● **Assigned task**: Repeat only the lines below from the one containing "(86) International application" through the one containing "(84) Designated Contracting", inclusive, exactly as written.

● **Data**:
- - -

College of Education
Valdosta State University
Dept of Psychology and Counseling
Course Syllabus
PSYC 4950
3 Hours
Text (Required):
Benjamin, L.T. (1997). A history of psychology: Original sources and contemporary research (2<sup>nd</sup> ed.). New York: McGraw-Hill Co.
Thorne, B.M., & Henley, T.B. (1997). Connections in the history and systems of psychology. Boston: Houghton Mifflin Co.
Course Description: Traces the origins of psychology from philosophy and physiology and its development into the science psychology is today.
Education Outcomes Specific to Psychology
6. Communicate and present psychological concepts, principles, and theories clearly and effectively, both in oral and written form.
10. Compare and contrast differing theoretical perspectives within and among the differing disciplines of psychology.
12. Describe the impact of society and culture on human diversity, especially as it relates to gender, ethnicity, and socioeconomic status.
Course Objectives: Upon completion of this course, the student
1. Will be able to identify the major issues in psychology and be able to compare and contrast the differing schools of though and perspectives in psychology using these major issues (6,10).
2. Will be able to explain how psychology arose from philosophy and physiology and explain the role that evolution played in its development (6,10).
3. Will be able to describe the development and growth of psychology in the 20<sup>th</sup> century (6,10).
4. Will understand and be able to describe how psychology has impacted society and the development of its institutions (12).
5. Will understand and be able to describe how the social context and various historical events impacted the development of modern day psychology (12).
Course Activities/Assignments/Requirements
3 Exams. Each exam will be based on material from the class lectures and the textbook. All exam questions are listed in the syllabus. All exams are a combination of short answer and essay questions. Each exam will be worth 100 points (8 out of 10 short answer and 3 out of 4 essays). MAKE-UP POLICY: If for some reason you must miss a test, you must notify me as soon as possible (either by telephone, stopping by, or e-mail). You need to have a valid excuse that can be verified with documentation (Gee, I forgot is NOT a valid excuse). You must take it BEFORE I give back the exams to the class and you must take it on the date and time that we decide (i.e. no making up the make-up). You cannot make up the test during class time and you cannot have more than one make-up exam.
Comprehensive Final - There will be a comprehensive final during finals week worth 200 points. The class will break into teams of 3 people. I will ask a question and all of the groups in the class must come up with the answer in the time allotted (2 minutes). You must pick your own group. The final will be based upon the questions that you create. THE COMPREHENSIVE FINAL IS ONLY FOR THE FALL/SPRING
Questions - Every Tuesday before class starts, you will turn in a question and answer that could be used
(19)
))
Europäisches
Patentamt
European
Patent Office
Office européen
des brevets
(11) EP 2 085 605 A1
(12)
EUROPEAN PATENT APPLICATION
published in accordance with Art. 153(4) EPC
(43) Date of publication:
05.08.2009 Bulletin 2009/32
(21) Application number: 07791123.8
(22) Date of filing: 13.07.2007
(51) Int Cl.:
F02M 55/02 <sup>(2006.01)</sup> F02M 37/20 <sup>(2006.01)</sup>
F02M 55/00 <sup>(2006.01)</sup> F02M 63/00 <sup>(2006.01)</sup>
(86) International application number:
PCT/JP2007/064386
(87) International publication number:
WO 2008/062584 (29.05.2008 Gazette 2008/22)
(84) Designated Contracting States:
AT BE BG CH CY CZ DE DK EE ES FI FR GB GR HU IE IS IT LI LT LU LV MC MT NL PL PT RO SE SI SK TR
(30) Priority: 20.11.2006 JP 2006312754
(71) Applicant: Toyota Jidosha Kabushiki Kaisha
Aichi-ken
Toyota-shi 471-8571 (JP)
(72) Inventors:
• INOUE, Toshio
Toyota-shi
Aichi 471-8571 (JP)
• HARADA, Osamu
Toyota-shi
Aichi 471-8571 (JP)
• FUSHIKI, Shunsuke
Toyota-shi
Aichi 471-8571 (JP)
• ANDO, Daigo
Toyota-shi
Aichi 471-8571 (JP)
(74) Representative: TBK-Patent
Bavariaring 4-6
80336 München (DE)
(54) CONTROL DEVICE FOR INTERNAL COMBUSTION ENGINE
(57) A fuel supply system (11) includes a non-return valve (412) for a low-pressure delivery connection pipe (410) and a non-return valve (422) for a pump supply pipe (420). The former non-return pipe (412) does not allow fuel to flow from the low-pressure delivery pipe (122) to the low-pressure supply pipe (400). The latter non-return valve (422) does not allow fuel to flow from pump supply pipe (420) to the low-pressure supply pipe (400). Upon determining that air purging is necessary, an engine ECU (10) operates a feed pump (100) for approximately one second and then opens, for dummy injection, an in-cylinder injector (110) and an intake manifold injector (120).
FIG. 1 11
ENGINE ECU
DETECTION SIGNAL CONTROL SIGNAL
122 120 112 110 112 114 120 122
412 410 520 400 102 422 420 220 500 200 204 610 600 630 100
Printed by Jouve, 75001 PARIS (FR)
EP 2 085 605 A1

- - -

● **Written response**:
(86) International application number:
PCT/JP2007/064386
(87) International publication number:
WO 2008/062584 (29.05.2008 Gazette 2008/22)
(84) Designated Contracting States:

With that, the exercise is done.